Hi there.
I have an issue with a PdfDocumentProcessor.
I simply want to check if a first page of a PdfDocument contains only one picture an no text.
I then do following…
C#var processor = new PdfDocumentProcessor();
processor.LoadDocument(pdfDocument);
var page = processor.Document.Pages[0];
var areaWholePage = new PdfDocumentArea(pageNumber, page.MediaBox);
var images = processor.GetImages(areaWholePage);
var texts = processor.GetText(areaWholePage);
on
C#var texts = processor.GetText(areaWholePage);
processor fails with a NullReferenceException.
With a little debugging and reflection i can now do the following
C#var dataSelector = (PdfDataSelector)typeof(PdfDocumentProcessor).GetField("dataSelector", BindingFlags.NonPublic | BindingFlags.Instance).GetValue(processor);
var textSelector = (PdfTextSelector)typeof(PdfDataSelector).GetField("textSelector", BindingFlags.NonPublic | BindingFlags.Instance).GetValue(dataSelector);
var selection = textSelector.GetSelection(areaWholePage);
Now returned selection is null and theoretically a sign there is no text on page?

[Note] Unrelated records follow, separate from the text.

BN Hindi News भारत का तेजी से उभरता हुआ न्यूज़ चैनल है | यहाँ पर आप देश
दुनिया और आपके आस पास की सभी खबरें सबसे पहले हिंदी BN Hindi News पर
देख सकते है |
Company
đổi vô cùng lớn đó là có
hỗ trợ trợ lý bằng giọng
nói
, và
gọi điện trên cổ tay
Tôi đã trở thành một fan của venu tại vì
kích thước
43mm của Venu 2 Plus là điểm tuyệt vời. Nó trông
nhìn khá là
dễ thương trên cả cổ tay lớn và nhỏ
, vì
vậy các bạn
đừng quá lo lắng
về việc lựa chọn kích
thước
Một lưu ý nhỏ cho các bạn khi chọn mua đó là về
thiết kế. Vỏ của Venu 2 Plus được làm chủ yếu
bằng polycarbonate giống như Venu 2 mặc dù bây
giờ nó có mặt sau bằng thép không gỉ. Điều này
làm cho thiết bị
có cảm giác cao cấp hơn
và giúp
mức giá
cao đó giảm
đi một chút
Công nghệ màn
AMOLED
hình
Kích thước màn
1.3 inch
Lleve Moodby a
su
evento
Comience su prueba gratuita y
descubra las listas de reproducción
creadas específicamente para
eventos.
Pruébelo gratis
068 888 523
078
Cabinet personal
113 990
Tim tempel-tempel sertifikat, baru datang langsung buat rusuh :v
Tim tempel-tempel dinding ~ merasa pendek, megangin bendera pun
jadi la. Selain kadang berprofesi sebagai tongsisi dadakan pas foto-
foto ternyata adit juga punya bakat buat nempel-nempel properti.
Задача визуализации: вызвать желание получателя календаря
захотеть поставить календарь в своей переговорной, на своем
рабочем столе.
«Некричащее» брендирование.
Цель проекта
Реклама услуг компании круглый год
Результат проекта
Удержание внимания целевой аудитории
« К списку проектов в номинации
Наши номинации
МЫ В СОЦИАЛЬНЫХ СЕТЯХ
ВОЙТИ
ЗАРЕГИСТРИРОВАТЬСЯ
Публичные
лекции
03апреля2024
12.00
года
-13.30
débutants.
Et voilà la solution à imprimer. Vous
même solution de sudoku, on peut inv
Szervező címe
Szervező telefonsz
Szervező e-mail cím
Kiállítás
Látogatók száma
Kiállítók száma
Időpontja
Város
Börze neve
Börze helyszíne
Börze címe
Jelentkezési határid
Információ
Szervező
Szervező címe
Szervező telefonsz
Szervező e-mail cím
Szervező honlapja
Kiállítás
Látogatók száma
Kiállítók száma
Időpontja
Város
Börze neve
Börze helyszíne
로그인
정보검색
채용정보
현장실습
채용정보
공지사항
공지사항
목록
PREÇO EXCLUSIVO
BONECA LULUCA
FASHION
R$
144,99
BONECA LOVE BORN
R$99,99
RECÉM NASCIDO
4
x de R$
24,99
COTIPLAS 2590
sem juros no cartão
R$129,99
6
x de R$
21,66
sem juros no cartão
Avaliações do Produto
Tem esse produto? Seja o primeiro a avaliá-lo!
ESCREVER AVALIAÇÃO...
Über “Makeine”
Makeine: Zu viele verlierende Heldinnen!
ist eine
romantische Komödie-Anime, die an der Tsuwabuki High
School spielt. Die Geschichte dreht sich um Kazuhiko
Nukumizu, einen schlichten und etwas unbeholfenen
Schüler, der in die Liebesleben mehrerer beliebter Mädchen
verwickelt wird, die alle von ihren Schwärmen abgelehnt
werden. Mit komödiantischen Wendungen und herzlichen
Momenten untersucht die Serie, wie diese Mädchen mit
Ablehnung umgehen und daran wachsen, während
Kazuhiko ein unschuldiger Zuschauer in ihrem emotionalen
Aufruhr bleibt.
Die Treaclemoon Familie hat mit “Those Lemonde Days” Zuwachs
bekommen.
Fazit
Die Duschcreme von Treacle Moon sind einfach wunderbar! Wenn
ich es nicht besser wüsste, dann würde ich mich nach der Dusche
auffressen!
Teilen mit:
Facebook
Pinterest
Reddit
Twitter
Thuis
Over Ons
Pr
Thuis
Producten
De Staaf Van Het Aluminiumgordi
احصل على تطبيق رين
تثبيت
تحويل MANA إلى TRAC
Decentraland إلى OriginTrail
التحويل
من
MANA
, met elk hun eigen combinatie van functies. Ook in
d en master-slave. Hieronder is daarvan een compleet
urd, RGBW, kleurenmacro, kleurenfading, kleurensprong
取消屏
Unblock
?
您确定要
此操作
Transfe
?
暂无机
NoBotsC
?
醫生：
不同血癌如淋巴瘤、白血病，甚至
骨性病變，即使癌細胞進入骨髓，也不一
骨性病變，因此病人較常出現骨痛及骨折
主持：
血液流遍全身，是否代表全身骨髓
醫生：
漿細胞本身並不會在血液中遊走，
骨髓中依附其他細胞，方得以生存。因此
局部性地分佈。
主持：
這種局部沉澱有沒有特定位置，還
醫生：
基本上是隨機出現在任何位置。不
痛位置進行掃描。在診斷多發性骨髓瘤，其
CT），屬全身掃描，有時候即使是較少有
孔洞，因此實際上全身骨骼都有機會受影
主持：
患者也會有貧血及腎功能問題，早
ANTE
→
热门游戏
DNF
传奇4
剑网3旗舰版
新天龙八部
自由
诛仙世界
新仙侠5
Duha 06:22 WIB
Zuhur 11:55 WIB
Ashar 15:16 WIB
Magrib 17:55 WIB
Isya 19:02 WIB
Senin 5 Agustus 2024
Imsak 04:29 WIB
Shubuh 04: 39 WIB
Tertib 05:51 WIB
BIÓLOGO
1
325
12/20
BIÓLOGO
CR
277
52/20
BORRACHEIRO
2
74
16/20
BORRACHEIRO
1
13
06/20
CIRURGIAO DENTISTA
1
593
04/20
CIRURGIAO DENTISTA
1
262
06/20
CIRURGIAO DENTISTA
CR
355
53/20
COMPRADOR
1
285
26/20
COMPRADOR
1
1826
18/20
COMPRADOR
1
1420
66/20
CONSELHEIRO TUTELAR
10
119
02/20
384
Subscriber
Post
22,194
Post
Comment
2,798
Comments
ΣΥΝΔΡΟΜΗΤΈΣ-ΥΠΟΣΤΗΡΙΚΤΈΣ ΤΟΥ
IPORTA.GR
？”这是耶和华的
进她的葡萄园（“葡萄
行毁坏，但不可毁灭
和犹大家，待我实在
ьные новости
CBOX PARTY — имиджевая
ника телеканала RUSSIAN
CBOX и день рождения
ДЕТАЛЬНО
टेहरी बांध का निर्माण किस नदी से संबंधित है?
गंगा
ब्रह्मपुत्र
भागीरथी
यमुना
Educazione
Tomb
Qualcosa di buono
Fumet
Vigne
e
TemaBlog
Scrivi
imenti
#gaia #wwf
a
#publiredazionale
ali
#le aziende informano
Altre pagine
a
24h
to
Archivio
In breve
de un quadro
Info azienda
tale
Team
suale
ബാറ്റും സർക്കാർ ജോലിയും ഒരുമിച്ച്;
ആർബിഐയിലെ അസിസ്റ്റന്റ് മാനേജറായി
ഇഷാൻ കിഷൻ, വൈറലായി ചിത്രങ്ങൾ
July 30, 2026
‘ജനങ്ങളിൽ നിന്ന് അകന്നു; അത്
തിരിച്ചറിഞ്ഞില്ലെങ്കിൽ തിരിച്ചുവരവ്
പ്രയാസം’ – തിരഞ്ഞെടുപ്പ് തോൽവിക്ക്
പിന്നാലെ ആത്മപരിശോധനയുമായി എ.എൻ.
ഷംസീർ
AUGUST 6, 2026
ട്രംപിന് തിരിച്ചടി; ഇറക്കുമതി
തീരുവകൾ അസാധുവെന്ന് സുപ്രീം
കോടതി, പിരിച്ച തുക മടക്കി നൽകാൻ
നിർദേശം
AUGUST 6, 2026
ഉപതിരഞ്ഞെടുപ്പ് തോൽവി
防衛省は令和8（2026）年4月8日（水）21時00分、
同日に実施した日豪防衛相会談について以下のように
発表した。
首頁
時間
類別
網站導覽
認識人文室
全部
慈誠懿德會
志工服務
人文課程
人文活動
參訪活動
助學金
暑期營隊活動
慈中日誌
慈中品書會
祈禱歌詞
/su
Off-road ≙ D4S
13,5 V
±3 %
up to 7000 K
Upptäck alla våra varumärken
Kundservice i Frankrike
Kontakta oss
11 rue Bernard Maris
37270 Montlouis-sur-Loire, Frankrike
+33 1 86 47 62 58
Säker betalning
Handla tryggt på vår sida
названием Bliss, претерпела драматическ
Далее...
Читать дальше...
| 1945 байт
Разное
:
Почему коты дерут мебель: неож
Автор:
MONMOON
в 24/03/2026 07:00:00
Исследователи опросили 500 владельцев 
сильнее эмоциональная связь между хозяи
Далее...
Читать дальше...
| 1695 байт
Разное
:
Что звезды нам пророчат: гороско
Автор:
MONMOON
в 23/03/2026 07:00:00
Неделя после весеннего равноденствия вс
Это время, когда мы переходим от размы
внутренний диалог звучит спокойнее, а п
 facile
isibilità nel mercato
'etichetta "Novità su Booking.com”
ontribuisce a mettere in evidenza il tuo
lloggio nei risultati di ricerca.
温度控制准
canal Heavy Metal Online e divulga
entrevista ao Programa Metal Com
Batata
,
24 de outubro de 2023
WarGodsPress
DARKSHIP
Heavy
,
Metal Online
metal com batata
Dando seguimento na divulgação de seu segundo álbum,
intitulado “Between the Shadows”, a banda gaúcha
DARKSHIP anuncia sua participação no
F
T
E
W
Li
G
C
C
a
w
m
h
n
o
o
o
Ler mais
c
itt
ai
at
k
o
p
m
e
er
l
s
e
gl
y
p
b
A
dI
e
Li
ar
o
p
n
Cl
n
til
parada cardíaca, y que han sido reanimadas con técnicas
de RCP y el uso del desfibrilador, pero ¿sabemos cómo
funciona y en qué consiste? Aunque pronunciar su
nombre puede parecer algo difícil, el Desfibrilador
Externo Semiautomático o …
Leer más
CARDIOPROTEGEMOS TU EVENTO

I am not sure if this is the right way to check that.
Do i use PdfDocumentProcessor wrong or it is possibly a bug?
Thank you in advance
Hello Thomas,
The code you are using is correct. I have reproduced the behavior you described in a sample project and passed this ticket to our developers for further research.
Please bear with us. We will notify you as soon as we make any progress.